Seizures are a frightening side effect of fevers that can occur in some children. “Febrile seizures” occur in 2 to 4 percent of children under age 5. Approximately one in every 25 children will have at least one febrile seizure, and some of them will have additional febrile seizures before they outgrow the tendency to have them. Febrile seizures tend to run in families and are more common in boys than girls. They may cause jerking movements in the body or look like “passing out.” Some children may feel sleepy afterward, and others feel no lasting effects.
While they are frightening, febrile seizures usually end without treatment and do not cause other health problems. For example, they do not mean that a child will have epilepsy or brain damage. A high fever can cause seizures, but they are usually caused by a sudden or rapid elevation in temperature, even if it is a small amount. Reducing fever does not prevent seizures, and most occur during the first day of a child’s fever. Children may have a febrile seizure before it is known that they have a fever. This type of seizure affects the entire body, not just one side.

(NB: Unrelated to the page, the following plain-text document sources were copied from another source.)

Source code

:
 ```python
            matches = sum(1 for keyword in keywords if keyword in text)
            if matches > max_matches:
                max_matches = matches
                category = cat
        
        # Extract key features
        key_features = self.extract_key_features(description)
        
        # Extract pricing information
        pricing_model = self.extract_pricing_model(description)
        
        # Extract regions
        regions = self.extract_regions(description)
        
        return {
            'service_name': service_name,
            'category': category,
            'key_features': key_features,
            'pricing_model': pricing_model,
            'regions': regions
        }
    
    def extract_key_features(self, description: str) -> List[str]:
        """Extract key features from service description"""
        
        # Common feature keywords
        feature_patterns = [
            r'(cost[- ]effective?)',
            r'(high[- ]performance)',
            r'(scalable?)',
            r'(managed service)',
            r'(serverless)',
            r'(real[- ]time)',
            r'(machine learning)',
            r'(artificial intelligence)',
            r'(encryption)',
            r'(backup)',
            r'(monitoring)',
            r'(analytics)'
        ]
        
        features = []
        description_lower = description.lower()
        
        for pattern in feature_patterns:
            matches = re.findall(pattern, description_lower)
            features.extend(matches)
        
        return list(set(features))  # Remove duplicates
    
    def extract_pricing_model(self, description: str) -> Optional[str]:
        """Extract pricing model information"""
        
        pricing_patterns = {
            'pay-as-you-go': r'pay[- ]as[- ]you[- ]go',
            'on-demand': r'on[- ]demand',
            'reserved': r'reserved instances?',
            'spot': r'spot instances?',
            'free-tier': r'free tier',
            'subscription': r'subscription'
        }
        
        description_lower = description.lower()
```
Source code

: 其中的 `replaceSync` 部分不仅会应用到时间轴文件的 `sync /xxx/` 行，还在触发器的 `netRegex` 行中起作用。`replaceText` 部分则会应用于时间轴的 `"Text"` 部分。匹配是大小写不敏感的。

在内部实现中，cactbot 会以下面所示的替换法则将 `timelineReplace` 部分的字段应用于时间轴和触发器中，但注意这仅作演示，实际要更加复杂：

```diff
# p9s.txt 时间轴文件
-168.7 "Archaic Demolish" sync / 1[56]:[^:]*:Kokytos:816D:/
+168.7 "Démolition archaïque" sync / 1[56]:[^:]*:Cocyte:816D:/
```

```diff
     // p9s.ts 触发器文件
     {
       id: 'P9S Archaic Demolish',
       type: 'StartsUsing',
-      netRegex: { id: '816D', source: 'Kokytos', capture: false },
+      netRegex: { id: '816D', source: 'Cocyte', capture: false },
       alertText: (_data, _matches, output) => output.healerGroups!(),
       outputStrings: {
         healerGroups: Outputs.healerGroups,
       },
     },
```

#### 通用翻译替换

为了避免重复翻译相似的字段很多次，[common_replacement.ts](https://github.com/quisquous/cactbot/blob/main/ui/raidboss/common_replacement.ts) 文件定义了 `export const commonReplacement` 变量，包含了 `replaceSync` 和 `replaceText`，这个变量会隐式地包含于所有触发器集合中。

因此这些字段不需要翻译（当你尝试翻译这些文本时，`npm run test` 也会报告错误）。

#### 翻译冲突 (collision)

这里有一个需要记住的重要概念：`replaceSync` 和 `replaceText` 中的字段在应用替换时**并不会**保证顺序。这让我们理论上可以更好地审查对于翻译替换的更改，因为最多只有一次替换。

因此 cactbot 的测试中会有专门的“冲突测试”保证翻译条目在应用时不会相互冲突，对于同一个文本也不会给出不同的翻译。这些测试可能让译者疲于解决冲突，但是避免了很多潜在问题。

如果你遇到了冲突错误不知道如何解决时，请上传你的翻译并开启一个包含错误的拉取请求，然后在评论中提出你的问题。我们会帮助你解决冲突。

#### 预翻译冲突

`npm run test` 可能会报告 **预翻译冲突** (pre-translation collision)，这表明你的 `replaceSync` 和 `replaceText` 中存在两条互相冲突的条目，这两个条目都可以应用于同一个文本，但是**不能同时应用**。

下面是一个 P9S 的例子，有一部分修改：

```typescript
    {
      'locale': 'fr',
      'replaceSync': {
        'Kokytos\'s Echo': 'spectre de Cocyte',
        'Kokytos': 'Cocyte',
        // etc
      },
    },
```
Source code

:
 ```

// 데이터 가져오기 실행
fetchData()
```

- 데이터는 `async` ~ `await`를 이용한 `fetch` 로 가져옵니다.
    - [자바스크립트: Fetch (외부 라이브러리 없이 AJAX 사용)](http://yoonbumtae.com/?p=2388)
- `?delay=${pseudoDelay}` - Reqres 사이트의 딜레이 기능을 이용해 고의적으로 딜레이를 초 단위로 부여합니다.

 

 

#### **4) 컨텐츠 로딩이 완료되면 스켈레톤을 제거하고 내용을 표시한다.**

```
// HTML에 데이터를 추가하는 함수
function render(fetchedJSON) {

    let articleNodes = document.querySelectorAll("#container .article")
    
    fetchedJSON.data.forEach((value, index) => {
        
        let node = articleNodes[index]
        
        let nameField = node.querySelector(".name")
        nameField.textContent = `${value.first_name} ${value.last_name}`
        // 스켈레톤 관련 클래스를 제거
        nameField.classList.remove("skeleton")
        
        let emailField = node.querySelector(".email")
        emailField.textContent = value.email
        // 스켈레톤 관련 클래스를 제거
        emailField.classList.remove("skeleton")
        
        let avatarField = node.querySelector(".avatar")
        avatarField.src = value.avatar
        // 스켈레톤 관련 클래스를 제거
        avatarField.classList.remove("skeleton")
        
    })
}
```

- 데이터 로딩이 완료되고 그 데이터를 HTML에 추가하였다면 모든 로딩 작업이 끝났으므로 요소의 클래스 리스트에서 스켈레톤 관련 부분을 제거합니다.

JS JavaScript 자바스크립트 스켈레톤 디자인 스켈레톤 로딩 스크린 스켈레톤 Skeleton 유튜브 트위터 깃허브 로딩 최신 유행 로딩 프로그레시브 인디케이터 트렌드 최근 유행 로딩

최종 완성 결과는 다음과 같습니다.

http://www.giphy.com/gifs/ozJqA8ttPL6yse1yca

If a child has a seizure, put the child on his or her side on a protected surface. Do NOT put anything in the child’s mouth. A person who is seizing cannot swallow their tongue and usually are breathing. Do not try to hold or restrain the child. These seizures normally last less than 5 minutes, some are as brief as a few seconds. If the seizure lasts more than 5 minutes, call 911. After the seizure is over, you may give the child fever-reducing medications, or put them in lukewarm water to cool them off.